-- Opening Marker --
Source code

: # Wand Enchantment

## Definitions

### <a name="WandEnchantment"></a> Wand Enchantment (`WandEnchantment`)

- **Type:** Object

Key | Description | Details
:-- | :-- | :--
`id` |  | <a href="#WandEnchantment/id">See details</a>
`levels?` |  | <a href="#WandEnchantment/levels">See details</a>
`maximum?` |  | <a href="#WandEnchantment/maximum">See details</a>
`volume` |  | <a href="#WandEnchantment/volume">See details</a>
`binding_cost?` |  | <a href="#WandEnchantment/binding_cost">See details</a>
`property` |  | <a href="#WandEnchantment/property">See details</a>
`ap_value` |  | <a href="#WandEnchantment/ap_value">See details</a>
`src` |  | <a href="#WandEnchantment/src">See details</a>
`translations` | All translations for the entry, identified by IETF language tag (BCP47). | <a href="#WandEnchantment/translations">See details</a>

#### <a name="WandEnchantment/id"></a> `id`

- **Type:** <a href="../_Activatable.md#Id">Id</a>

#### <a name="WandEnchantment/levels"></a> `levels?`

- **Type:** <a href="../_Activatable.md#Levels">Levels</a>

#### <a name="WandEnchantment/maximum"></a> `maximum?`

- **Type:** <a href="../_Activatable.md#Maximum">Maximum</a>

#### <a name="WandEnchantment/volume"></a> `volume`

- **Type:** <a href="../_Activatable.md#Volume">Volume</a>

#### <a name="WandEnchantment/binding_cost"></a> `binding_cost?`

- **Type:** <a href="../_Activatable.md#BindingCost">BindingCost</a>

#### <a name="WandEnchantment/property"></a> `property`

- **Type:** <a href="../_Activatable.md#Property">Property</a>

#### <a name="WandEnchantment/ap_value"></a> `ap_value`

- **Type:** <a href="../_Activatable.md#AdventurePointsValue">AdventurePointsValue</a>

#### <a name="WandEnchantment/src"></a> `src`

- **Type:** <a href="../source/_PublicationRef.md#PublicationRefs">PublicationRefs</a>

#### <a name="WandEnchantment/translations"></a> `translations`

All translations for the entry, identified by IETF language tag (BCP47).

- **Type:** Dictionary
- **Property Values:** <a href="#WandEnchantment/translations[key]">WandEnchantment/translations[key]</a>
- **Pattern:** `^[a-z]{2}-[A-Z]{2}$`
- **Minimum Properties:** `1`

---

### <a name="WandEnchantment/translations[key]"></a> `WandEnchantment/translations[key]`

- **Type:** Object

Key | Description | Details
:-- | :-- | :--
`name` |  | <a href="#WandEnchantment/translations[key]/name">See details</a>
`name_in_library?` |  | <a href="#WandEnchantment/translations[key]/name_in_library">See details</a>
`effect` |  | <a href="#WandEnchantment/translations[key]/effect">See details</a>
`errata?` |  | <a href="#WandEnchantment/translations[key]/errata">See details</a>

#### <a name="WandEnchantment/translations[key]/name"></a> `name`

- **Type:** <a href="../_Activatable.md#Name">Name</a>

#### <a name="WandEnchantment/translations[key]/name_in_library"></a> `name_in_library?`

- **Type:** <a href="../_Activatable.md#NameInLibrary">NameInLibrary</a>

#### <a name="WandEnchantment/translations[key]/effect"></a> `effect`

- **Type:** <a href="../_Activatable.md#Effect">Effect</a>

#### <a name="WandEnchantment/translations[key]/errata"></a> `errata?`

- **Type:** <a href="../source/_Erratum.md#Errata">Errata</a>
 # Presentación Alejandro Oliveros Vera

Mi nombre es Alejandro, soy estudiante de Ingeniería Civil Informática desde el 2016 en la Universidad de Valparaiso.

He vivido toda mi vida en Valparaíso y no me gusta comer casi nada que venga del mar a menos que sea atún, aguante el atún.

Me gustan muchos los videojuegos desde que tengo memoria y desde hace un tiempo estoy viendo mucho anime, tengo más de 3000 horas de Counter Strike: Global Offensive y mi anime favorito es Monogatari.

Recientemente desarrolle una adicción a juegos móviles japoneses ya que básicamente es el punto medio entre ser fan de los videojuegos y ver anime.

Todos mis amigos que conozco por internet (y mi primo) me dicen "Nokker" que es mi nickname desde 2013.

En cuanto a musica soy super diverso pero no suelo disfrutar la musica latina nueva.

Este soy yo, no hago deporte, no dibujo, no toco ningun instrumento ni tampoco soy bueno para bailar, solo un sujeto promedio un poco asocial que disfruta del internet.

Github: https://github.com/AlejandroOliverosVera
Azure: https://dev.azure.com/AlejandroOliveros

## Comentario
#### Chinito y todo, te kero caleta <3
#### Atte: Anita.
-- Closing Marker --
◆ **Work to be completed**: Go through the entries above and copy each line holding the string "identified".

◆ **Output of the task**:
`translations` | All translations for the entry, identified by IETF language tag (BCP47). | <a href="#WandEnchantment/translations">See details</a>
All translations for the entry, identified by IETF language tag (BCP47).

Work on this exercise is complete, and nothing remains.